## PROBLEM TO SOLVE
Give the data below again exactly, and drop each picture from it.

## THE DATA
+===+
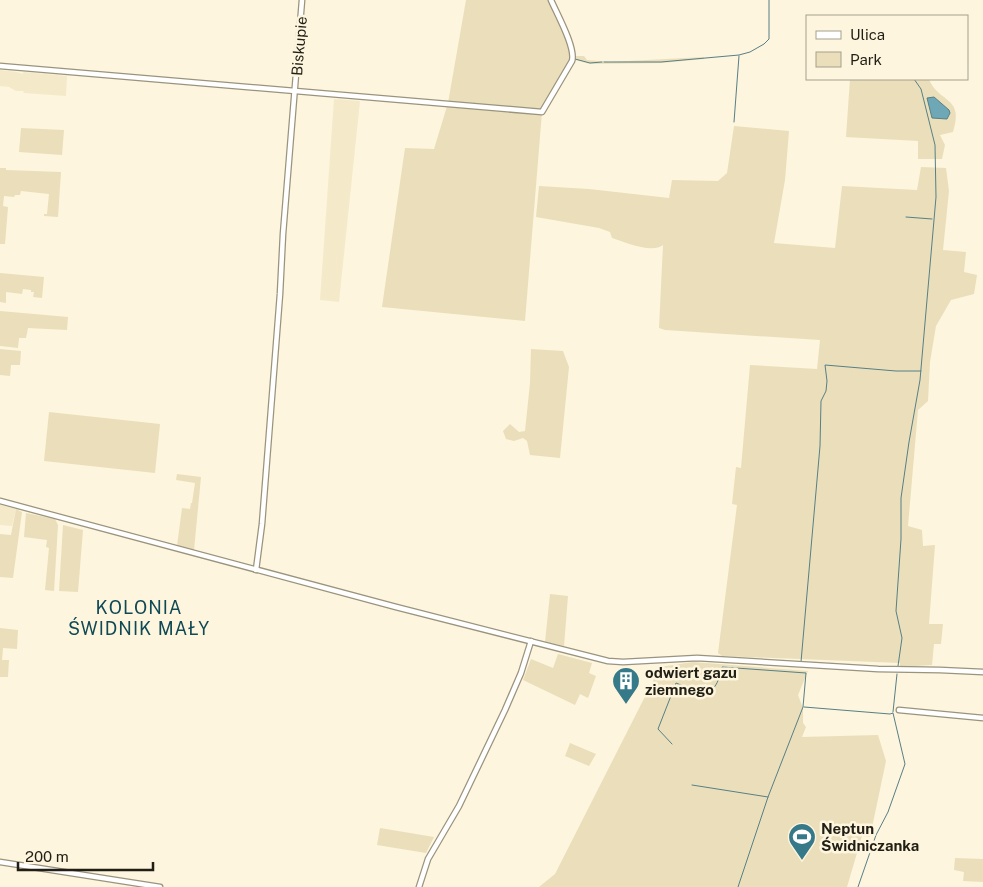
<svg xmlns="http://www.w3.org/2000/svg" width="983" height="887" font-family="'Public Sans',sans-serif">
<rect width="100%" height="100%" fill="#fdf5dd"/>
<!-- built -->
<g fill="#f4eaca">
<polygon points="0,70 17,72 22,74 24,72 67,76 66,96 24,93 23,91 16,91 9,87 0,86"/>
<polygon points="334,99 360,101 339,302 320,300"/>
<polygon points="0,505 16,509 12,526 0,525"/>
</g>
<!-- green -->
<g fill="#eadfba">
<polygon points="466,0 551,0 574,56 542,112 525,321 382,307 405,148 434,149 448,103"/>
<polygon points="575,56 584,56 587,60 609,62 704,57 704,59 662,63 590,64 575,60"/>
<path d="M850,79H929C938,103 965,96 953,132L940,135L945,145L942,159H918V141L846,137Z"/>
<path d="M734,126L789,131L785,180L774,243L835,248L842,186L917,190L921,167L946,168L949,191L943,250L966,252L964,272L977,275L974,294L951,300L936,326L930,362L928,401L918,410L908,526L922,530L923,546L935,545L929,624H943L941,644H934L932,665L900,667V663L722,656L718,653L737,505L732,504L736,467L741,468L750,365L817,369L820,340L665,330L659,328L663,245C652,254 624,242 612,238L610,232L599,228L536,217L539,186L589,189L669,198L672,180L718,181L727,173Z"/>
<polygon points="21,128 64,130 62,155 19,152"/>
<polygon points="0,168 6,168 6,170 61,172 58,217 44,216 44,214 47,214 49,194 21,191 20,195 15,195 14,197 4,196 3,206 8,207 5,244 0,244"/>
<polygon points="0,273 44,277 42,298 33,297 34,292 31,292 31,290 23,289 22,294 6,292 6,303 0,302"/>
<polygon points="0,311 68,317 67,330 28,328 26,338 19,338 18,348 0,346"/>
<polygon points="0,349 21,351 20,365 11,365 10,376 0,375"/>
<polygon points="531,349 563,351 569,367 560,458 530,455 527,441 523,438 514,441 506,439 503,431 510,424 519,432 525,431 530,383"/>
<polygon points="49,412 160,424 155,473 44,461"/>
<polygon points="177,474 201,477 194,550 177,546 182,508 190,509 191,503 192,503 195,483 176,480"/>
<polygon points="16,509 22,512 13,578 0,577 0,534 11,535"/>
<polygon points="26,513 55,519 58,525 54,591 45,590 49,548 46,547 47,540 24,537"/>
<polygon points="63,525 83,530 78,592 59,591"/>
<polygon points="550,594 568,596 564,646 545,642"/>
<polygon points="0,628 18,630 17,649 3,648 2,660 9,660 8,677 0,677"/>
<polygon points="558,654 592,663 589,673 596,676 588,698 580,694 575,705 523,680 531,659 553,668"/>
<polygon points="693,662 808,671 798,695 803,708 803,723 806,727 802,737 878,735 886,761 870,837 862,836 847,887 539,887 555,874 660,667"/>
<polygon points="570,743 596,754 589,766 565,756"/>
<polygon points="380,828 434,837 426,853 377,845"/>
<polygon points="955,858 983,859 983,882 963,881 964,872 954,870"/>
</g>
<!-- water -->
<polygon fill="#6ea8b6" stroke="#577f86" points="934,97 949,110 950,113 947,119 932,118 927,98"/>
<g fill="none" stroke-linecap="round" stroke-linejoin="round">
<!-- stream -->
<g stroke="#577f86" stroke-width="1">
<polyline points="575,59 590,63 602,62"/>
<polyline points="604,62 661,62 739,55 750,52 764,44 769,39 769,0"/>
<polyline points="734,122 739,56"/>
<polyline points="906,217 932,219"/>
<polyline points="801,662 820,446 821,401 826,391 827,381 825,365 896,371 921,371"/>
<polyline points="898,666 902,638 896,611 901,539 901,498 909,442 920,380 936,197 935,145 921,89 914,79"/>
<polyline points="804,707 890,714 893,713 905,764 888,812 876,835 858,887"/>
<polyline points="893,712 897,674"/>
<path d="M672,744L658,729L676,683C683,685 688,690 694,692C714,698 719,681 722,667L806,673L803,707L768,797L738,887"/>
<polyline points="692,785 768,797"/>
</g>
<defs>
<g id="street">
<path d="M0,66L542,112L572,61C576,48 557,14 551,0"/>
<polyline points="0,501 396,607 608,661 623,662 697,658 878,669 940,670 983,672"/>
<polyline points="256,570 262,524 280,294 283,234 302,0"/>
<polyline points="899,710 983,718"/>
<polyline points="0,862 160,887"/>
<polyline points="419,887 428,859 459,806 505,710 521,673 531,641"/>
</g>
</defs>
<!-- street casing -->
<use href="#street" stroke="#9a937d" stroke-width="7"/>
<!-- street -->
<use href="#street" stroke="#fff" stroke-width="4.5"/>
</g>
<!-- icons -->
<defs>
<symbol id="building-pin" viewBox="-11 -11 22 30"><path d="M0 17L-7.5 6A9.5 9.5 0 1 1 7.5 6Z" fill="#367989" stroke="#fdf5dd"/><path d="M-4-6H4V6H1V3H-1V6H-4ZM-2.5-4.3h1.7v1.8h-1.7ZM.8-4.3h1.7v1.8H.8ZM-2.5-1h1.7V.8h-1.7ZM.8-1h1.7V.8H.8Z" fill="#fff"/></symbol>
<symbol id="stadium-pin" viewBox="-11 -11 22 30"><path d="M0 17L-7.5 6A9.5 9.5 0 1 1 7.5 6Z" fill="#367989" stroke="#fdf5dd"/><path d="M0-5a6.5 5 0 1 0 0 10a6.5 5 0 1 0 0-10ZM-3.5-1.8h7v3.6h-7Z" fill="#fff"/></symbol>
</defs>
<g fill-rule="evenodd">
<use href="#building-pin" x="610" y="665" width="32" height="43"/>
<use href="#stadium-pin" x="786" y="821" width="32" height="43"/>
</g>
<g text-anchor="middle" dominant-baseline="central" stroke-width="5" stroke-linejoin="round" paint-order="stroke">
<!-- street labels -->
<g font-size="15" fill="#201e15" stroke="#fdf5dd">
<text transform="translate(299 46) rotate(-85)">Biskupie</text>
</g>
<!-- poi labels -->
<g font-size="15" font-weight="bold" fill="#201e15" stroke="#fdf5dd" text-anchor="start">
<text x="645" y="672">odwiert gazu<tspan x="645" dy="17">ziemnego</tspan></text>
<text x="821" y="828">Neptun<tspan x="821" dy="17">Świdniczanka</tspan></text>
</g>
<!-- quarter labels -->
<g font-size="18" letter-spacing="1" fill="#0f4955" stroke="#fdf5dd">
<text x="139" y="607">KOLONIA<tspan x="139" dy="21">ŚWIDNIK MAŁY</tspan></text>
</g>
</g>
<!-- legend -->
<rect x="806" y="15" width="162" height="65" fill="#fdf5dd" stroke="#a59f8d"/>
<rect x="816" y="31" width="25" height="8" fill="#ffffff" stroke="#a59f8d"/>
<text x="850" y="40" font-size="15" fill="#201e15">Ulica</text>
<rect x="816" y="52" width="25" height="15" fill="#eadfba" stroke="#a59f8d"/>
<text x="850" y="65" font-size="15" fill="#201e15">Park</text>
<!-- scale -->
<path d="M18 862v8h135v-8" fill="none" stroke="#201e15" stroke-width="2.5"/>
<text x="25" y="862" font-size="15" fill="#201e15" stroke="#fdf5dd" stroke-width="4" paint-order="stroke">200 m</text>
</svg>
+===+
## EXERCISE RESULT
<svg xmlns="http://www.w3.org/2000/svg" width="983" height="887" font-family="'Public Sans',sans-serif">
<rect width="100%" height="100%" fill="#fdf5dd"/>
<!-- built -->
<g fill="#f4eaca">
<polygon points="0,70 17,72 22,74 24,72 67,76 66,96 24,93 23,91 16,91 9,87 0,86"/>
<polygon points="334,99 360,101 339,302 320,300"/>
<polygon points="0,505 16,509 12,526 0,525"/>
</g>
<!-- green -->
<g fill="#eadfba">
<polygon points="466,0 551,0 574,56 542,112 525,321 382,307 405,148 434,149 448,103"/>
<polygon points="575,56 584,56 587,60 609,62 704,57 704,59 662,63 590,64 575,60"/>
<path d="M850,79H929C938,103 965,96 953,132L940,135L945,145L942,159H918V141L846,137Z"/>
<path d="M734,126L789,131L785,180L774,243L835,248L842,186L917,190L921,167L946,168L949,191L943,250L966,252L964,272L977,275L974,294L951,300L936,326L930,362L928,401L918,410L908,526L922,530L923,546L935,545L929,624H943L941,644H934L932,665L900,667V663L722,656L718,653L737,505L732,504L736,467L741,468L750,365L817,369L820,340L665,330L659,328L663,245C652,254 624,242 612,238L610,232L599,228L536,217L539,186L589,189L669,198L672,180L718,181L727,173Z"/>
<polygon points="21,128 64,130 62,155 19,152"/>
<polygon points="0,168 6,168 6,170 61,172 58,217 44,216 44,214 47,214 49,194 21,191 20,195 15,195 14,197 4,196 3,206 8,207 5,244 0,244"/>
<polygon points="0,273 44,277 42,298 33,297 34,292 31,292 31,290 23,289 22,294 6,292 6,303 0,302"/>
<polygon points="0,311 68,317 67,330 28,328 26,338 19,338 18,348 0,346"/>
<polygon points="0,349 21,351 20,365 11,365 10,376 0,375"/>
<polygon points="531,349 563,351 569,367 560,458 530,455 527,441 523,438 514,441 506,439 503,431 510,424 519,432 525,431 530,383"/>
<polygon points="49,412 160,424 155,473 44,461"/>
<polygon points="177,474 201,477 194,550 177,546 182,508 190,509 191,503 192,503 195,483 176,480"/>
<polygon points="16,509 22,512 13,578 0,577 0,534 11,535"/>
<polygon points="26,513 55,519 58,525 54,591 45,590 49,548 46,547 47,540 24,537"/>
<polygon points="63,525 83,530 78,592 59,591"/>
<polygon points="550,594 568,596 564,646 545,642"/>
<polygon points="0,628 18,630 17,649 3,648 2,660 9,660 8,677 0,677"/>
<polygon points="558,654 592,663 589,673 596,676 588,698 580,694 575,705 523,680 531,659 553,668"/>
<polygon points="693,662 808,671 798,695 803,708 803,723 806,727 802,737 878,735 886,761 870,837 862,836 847,887 539,887 555,874 660,667"/>
<polygon points="570,743 596,754 589,766 565,756"/>
<polygon points="380,828 434,837 426,853 377,845"/>
<polygon points="955,858 983,859 983,882 963,881 964,872 954,870"/>
</g>
<!-- water -->
<polygon fill="#6ea8b6" stroke="#577f86" points="934,97 949,110 950,113 947,119 932,118 927,98"/>
<g fill="none" stroke-linecap="round" stroke-linejoin="round">
<!-- stream -->
<g stroke="#577f86" stroke-width="1">
<polyline points="575,59 590,63 602,62"/>
<polyline points="604,62 661,62 739,55 750,52 764,44 769,39 769,0"/>
<polyline points="734,122 739,56"/>
<polyline points="906,217 932,219"/>
<polyline points="801,662 820,446 821,401 826,391 827,381 825,365 896,371 921,371"/>
<polyline points="898,666 902,638 896,611 901,539 901,498 909,442 920,380 936,197 935,145 921,89 914,79"/>
<polyline points="804,707 890,714 893,713 905,764 888,812 876,835 858,887"/>
<polyline points="893,712 897,674"/>
<path d="M672,744L658,729L676,683C683,685 688,690 694,692C714,698 719,681 722,667L806,673L803,707L768,797L738,887"/>
<polyline points="692,785 768,797"/>
</g>
<defs>
<g id="street">
<path d="M0,66L542,112L572,61C576,48 557,14 551,0"/>
<polyline points="0,501 396,607 608,661 623,662 697,658 878,669 940,670 983,672"/>
<polyline points="256,570 262,524 280,294 283,234 302,0"/>
<polyline points="899,710 983,718"/>
<polyline points="0,862 160,887"/>
<polyline points="419,887 428,859 459,806 505,710 521,673 531,641"/>
</g>
</defs>
<!-- street casing -->
<use href="#street" stroke="#9a937d" stroke-width="7"/>
<!-- street -->
<use href="#street" stroke="#fff" stroke-width="4.5"/>
</g>
<!-- icons -->
<defs>
<symbol id="building-pin" viewBox="-11 -11 22 30"><path d="M0 17L-7.5 6A9.5 9.5 0 1 1 7.5 6Z" fill="#367989" stroke="#fdf5dd"/><path d="M-4-6H4V6H1V3H-1V6H-4ZM-2.5-4.3h1.7v1.8h-1.7ZM.8-4.3h1.7v1.8H.8ZM-2.5-1h1.7V.8h-1.7ZM.8-1h1.7V.8H.8Z" fill="#fff"/></symbol>
<symbol id="stadium-pin" viewBox="-11 -11 22 30"><path d="M0 17L-7.5 6A9.5 9.5 0 1 1 7.5 6Z" fill="#367989" stroke="#fdf5dd"/><path d="M0-5a6.5 5 0 1 0 0 10a6.5 5 0 1 0 0-10ZM-3.5-1.8h7v3.6h-7Z" fill="#fff"/></symbol>
</defs>
<g fill-rule="evenodd">
<use href="#building-pin" x="610" y="665" width="32" height="43"/>
<use href="#stadium-pin" x="786" y="821" width="32" height="43"/>
</g>
<g text-anchor="middle" dominant-baseline="central" stroke-width="5" stroke-linejoin="round" paint-order="stroke">
<!-- street labels -->
<g font-size="15" fill="#201e15" stroke="#fdf5dd">
<text transform="translate(299 46) rotate(-85)">Biskupie</text>
</g>
<!-- poi labels -->
<g font-size="15" font-weight="bold" fill="#201e15" stroke="#fdf5dd" text-anchor="start">
<text x="645" y="672">odwiert gazu<tspan x="645" dy="17">ziemnego</tspan></text>
<text x="821" y="828">Neptun<tspan x="821" dy="17">Świdniczanka</tspan></text>
</g>
<!-- quarter labels -->
<g font-size="18" letter-spacing="1" fill="#0f4955" stroke="#fdf5dd">
<text x="139" y="607">KOLONIA<tspan x="139" dy="21">ŚWIDNIK MAŁY</tspan></text>
</g>
</g>
<!-- legend -->
<rect x="806" y="15" width="162" height="65" fill="#fdf5dd" stroke="#a59f8d"/>
<rect x="816" y="31" width="25" height="8" fill="#ffffff" stroke="#a59f8d"/>
<text x="850" y="40" font-size="15" fill="#201e15">Ulica</text>
<rect x="816" y="52" width="25" height="15" fill="#eadfba" stroke="#a59f8d"/>
<text x="850" y="65" font-size="15" fill="#201e15">Park</text>
<!-- scale -->
<path d="M18 862v8h135v-8" fill="none" stroke="#201e15" stroke-width="2.5"/>
<text x="25" y="862" font-size="15" fill="#201e15" stroke="#fdf5dd" stroke-width="4" paint-order="stroke">200 m</text>
</svg>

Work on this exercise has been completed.